My healing journey continues, as I believe it does for everyone. It has been integral for me to take those first uncomfortable steps and share my truth. That was the hardest part. After that, and every single day, I remind myself that it’s okay to talk to a therapist, and its normal to feel bad sometimes. One thing that really helps me out is staying active, exercise really helps the mind and the body.
What’s one way someone can be a better ally to survivors of sexual abuse?
To be a true ally to survivors of abuse you have to believe them, all of them. When you question a survivor because of their fame, or the fame of the perpetrator, or how well you think you know them, you are not an ally or a safe place. If you want to be a person that someone can tell, your friend or significant other or child, then you have to be sending out those signals and affirmation that you believe survivors.
What do you hope viewers take away from the film?

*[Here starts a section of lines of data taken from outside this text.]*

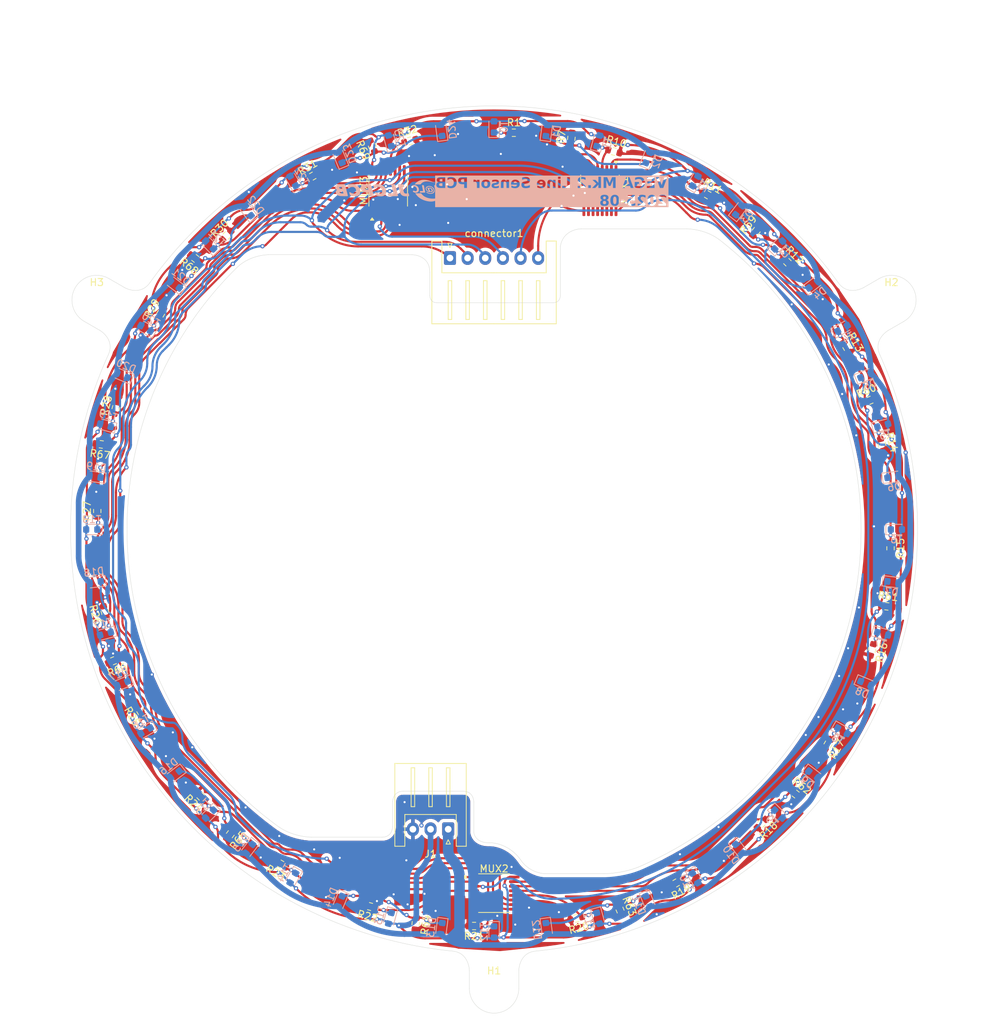
<source format=kicad_pcb>
(kicad_pcb
	(version 20241229)
	(generator "pcbnew")
	(generator_version "9.0")
	(general
		(thickness 1.6)
		(legacy_teardrops no)
	)
	(paper "A4")
	(layers
		(0 "F.Cu" signal)
		(2 "B.Cu" signal)
		(9 "F.Adhes" user "F.Adhesive")
		(11 "B.Adhes" user "B.Adhesive")
		(13 "F.Paste" user)
		(15 "B.Paste" user)
		(5 "F.SilkS" user "F.Silkscreen")
		(7 "B.SilkS" user "B.Silkscreen")
		(1 "F.Mask" user)
		(3 "B.Mask" user)
		(17 "Dwgs.User" user "User.Drawings")
		(19 "Cmts.User" user "User.Comments")
		(21 "Eco1.User" user "User.Eco1")
		(23 "Eco2.User" user "User.Eco2")
		(25 "Edge.Cuts" user)
		(27 "Margin" user)
		(31 "F.CrtYd" user "F.Courtyard")
		(29 "B.CrtYd" user "B.Courtyard")
		(35 "F.Fab" user)
		(33 "B.Fab" user)
		(39 "User.1" user)
		(41 "User.2" user)
		(43 "User.3" user)
		(45 "User.4" user)
	)
	(setup
		(pad_to_mask_clearance 0)
		(allow_soldermask_bridges_in_footprints no)
		(tenting front back)
		(grid_origin 150 100)
		(pcbplotparams
			(layerselection 0x00000000_00000000_55555555_5755f5ff)
			(plot_on_all_layers_selection 0x00000000_00000000_00000000_00000000)
			(disableapertmacros no)
			(usegerberextensions no)
			(usegerberattributes yes)
			(usegerberadvancedattributes yes)
			(creategerberjobfile yes)
			(dashed_line_dash_ratio 12.000000)
			(dashed_line_gap_ratio 3.000000)
			(svgprecision 4)
			(plotframeref no)
			(mode 1)
			(useauxorigin no)
			(hpglpennumber 1)
			(hpglpenspeed 20)
			(hpglpendiameter 15.000000)
			(pdf_front_fp_property_popups yes)
			(pdf_back_fp_property_popups yes)
			(pdf_metadata yes)
			(pdf_single_document no)
			(dxfpolygonmode yes)
			(dxfimperialunits yes)
			(dxfusepcbnewfont yes)
			(psnegative no)
			(psa4output no)
			(plot_black_and_white yes)
			(sketchpadsonfab no)
			(plotpadnumbers no)
			(hidednponfab no)
			(sketchdnponfab yes)
			(crossoutdnponfab yes)
			(subtractmaskfromsilk no)
			(outputformat 1)
			(mirror no)
			(drillshape 1)
			(scaleselection 1)
			(outputdirectory "")
		)
	)
	(net 0 "")
	(net 1 "Net-(D1-K)")
	(net 2 "+5V")
	(net 3 "Net-(D3-K)")
	(net 4 "Net-(D5-K)")
	(net 5 "Net-(D7-K)")
	(net 6 "Net-(D10-K)")
	(net 7 "Net-(D11-K)")
	(net 8 "Net-(D13-K)")
	(net 9 "Net-(D15-K)")
	(net 10 "Net-(D17-K)")
	(net 11 "Net-(D19-K)")
	(net 12 "Net-(D21-K)")
	(net 13 "Net-(D23-K)")
	(net 14 "+3.3V")
	(net 15 "GND")
	(net 16 "A")
	(net 17 "C")
	(net 18 "B")
	(net 19 "LINE 0")
	(net 20 "LINE 1")
	(net 21 "LINE 2")
	(net 22 "LINE 3")
	(net 23 "LINE 4")
	(net 24 "LINE 5")
	(net 25 "LINE 6")
	(net 26 "LINE 7")
	(net 27 "LINE 8")
	(net 28 "LINE 9")
	(net 29 "LINE 10")
	(net 30 "LINE 11")
	(net 31 "LINE 12")
	(net 32 "LINE 13")
	(net 33 "LINE 14")
	(net 34 "LINE 15")
	(net 35 "LINE16")
	(net 36 "LINE 17")
	(net 37 "LINE 18")
	(net 38 "LINE 19")
	(net 39 "LINE 20")
	(net 40 "LINE 21")
	(net 41 "LINE 22")
	(net 42 "LINE 23")
	(net 43 "X1")
	(net 44 "X2")
	(net 45 "X3")
	(footprint "Resistor_SMD:R_0603_1608Metric" (layer "F.Cu") (at 166.97 46.45 -15))
	(footprint "Resistor_SMD:R_0603_1608Metric" (layer "F.Cu") (at 180.27 52.6 -30))
	(footprint "Resistor_SMD:R_0603_1608Metric" (layer "F.Cu") (at 96.43 82.8 75))
	(footprint "Package_SO:TSSOP-16_4.4x5mm_P0.65mm" (layer "F.Cu") (at 135 52 90))
	(footprint "Resistor_SMD:R_0603_1608Metric" (layer "F.Cu") (at 203.54 117.04 -105))
	(footprint "Resistor_SMD:R_0603_1608Metric" (layer "F.Cu") (at 187.15 57.71 52.5))
	(footprint "Connector_JST:JST_XH_S3B-XH-A_1x03_P2.50mm_Horizontal" (layer "F.Cu") (at 143.5 142.45 180))
	(footprint "Resistor_SMD:R_0603_1608Metric" (layer "F.Cu") (at 191.56 62.14 -45))
	(footprint "Resistor_SMD:R_0603_1608Metric" (layer "F.Cu") (at 102.76 69.45 60))
	(footprint "Resistor_SMD:R_0603_1608Metric" (layer "F.Cu") (at 94.88 111.68 105))
	(footprint "Resistor_SMD:R_0603_1608Metric" (layer "F.Cu") (at 206.17 102.66 -90))
	(footprint "MountingHole:MountingHole_3.2mm_M3" (layer "F.Cu") (at 150 165))
	(footprint "Resistor_SMD:R_0603_1608Metric" (layer "F.Cu") (at 99.95 125.75 120))
	(footprint "Resistor_SMD:R_0603_1608Metric" (layer "F.Cu") (at 152.8 43.8))
	(footprint "Resistor_SMD:R_0603_1608Metric" (layer "F.Cu") (at 138.1 44.95 15))
	(footprint "Resistor_SMD:R_0603_1608Metric" (layer "F.Cu") (at 167.85 153.9 -67.5))
	(footprint "Resistor_SMD:R_0603_1608Metric" (layer "F.Cu") (at 138.9 155.81 -97.5))
	(footprint "Resistor_SMD:R_0603_1608Metric" (layer "F.Cu") (at 204.96 88 -75))
	(footprint "Resistor_SMD:R_0603_1608Metric" (layer "F.Cu") (at 203.28 81.69 22.5))
	(footprint "Resistor_SMD:R_0603_1608Metric" (layer "F.Cu") (at 132.76 45.71 112.5))
	(footprint "Resistor_SMD:R_0603_1608Metric" (layer "F.Cu") (at 119.76 147.38 150))
	(footprint "Resistor_SMD:R_0603_1608Metric" (layer "F.Cu") (at 93.78 97.38 90))
	(footprint "Resistor_SMD:R_0603_1608Metric" (layer "F.Cu") (at 192.73 137.47 -37.5))
	(footprint "Resistor_SMD:R_0603_1608Metric" (layer "F.Cu") (at 107.66 61.6 142.5))
	(footprint "Connector_JST:JST_XH_S6B-XH-A_1x06_P2.50mm_Horizontal" (layer "F.Cu") (at 143.75 61.55))
	(footprint "Resistor_SMD:R_0603_1608Metric" (layer "F.Cu") (at 147.17 156.16 180))
	(footprint "Resistor_SMD:R_0603_1608Metric" (layer "F.Cu") (at 112.12 58.35 45))
	(footprint "MountingHole:MountingHole_3.2mm_M3" (layer "F.Cu") (at 206.291651 67.5))
	(footprint "Resistor_SMD:R_0603_1608Metric" (layer "F.Cu") (at 94.35 87.94 172.5))
	(footprint "Resistor_SMD:R_0603_1608Metric" (layer "F.Cu") (at 132.43 153.4 165))
	(footprint "Resistor_SMD:R_0603_1608Metric" (layer "F.Cu") (at 175.8 150.06 -150))
	(footprint "MountingHole:MountingHole_3.2mm_M3" (layer "F.Cu") (at 93.708349 67.5))
	(footprint "Resistor_SMD:R_0603_1608Metric" (layer "F.Cu") (at 160.95 44.59 82.5))
	(footprint "Resistor_SMD:R_0603_1608Metric" (layer "F.Cu") (at 187.88 141.64 -135))
	(footprint "Resistor_SMD:R_0603_1608Metric" (layer "F.Cu") (at 96.08 118.59 -157.5))
	(footprint "Resistor_SMD:R_0603_1608Metric" (layer "F.Cu") (at 161.643111 155.073526 -165))
	(footprint "Package_SO:TSSOP-16_4.4x5mm_P0.65mm" (layer "F.Cu") (at 165 52 -90))
	(footprint "Resistor_SMD:R_0603_1608Metric" (layer "F.Cu") (at 199.98 74.18 -60))
	(footprint "Package_SO:TSSOP-16_4.4x5mm_P0.65mm" (layer "F.Cu") (at 150 151.5))
	(footprint "Resistor_SMD:R_0603_1608Metric" (layer "F.Cu") (at 124.31 49.94 30))
	(footprint "Resistor_SMD:R_0603_1608Metric" (layer "F.Cu") (at 197.31 130.42 -120))
	(footprint "Resistor_SMD:R_0603_1608Metric" (layer "F.Cu") (at 112.63 143.16 -127.5))
	(footprint "Resistor_SMD:R_0603_1608Metric" (layer "F.Cu") (at 205.65 110.88 -7.5))
	(footprint "Resistor_SMD:R_0603_1608Metric"
		(layer "F.Cu")
		(uuid "fcf876ef-943a-4f66-b410-4c1102e4333a")
		(at 108.43 137.79 135)
		(descr "Resistor SMD 0603 (1608 Metric), square (rectangular) end terminal, IPC_7351 nominal, (Body size source: IPC-SM-782 page 72, https://www.pcb-3d.com/wordpress/wp-content/uploads/ipc-sm-782a_amendment_1_and_2.pdf), generated with kicad-footprint-generator")
		(tags "resist
... [1091319 chars truncated]
</source>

I hope that this film helps viewers to understand the depth and layers of sexual abuse. Its so much more than just a headline. Our society needs to stop holding certain individuals to god like standards. There is no profession, no religion, no school, no institution that is 100% safe from sexual predators. There is no bubble that will prevent it. However, if we can create a place where survivors feel safe to share their stories, and we believe them, and hold institutions responsible for their failures to protect children, then we will stop the next Larry Nassar before hundreds of children are abused.